[Available records]

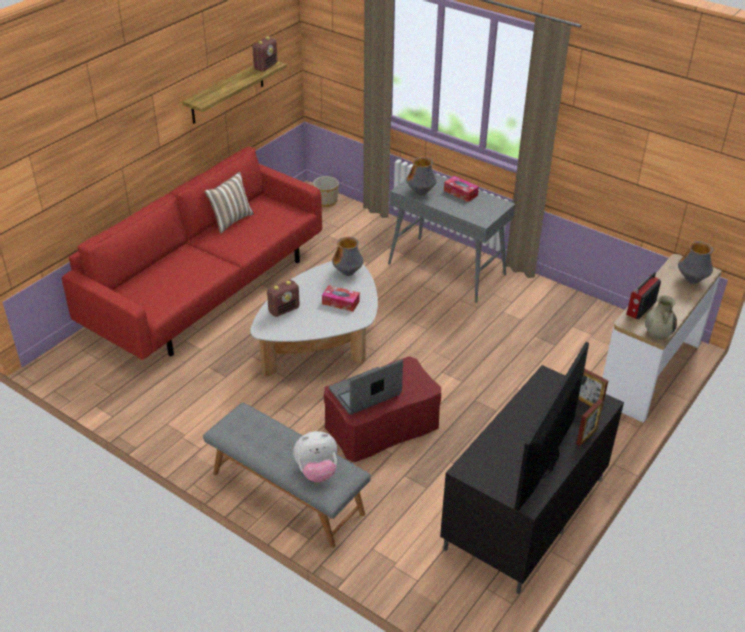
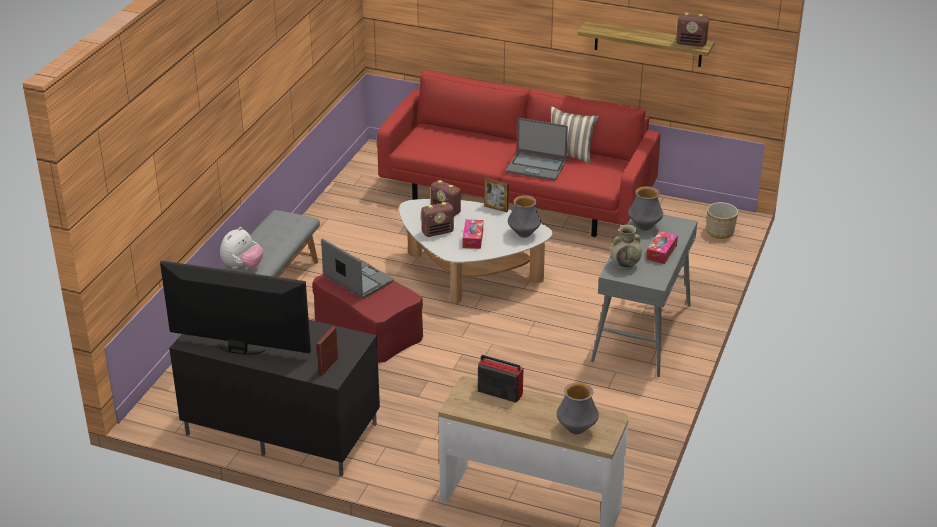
camera: 75 degrees right, 5 degrees down
plush toy [293,431,337,483] -> plush toy turned 120 degrees counterclockwise [220,227,264,269]
picture frame [576,399,603,446] -> picture frame moved to [484,178,509,212]
beige vase [645,296,677,340] -> beige vase moved to [610,225,642,270]
none -> radio [421,202,454,237]
none -> laptop [506,118,568,181]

[/Available records]

■ **What to work on**:
Having found the line with "picture frame [576,399,603,446]", transcribe it and each line after it to the end of the entries, with no other lines.

■ **Answer for this exercise**:
picture frame [576,399,603,446] -> picture frame moved to [484,178,509,212]
beige vase [645,296,677,340] -> beige vase moved to [610,225,642,270]
none -> radio [421,202,454,237]
none -> laptop [506,118,568,181]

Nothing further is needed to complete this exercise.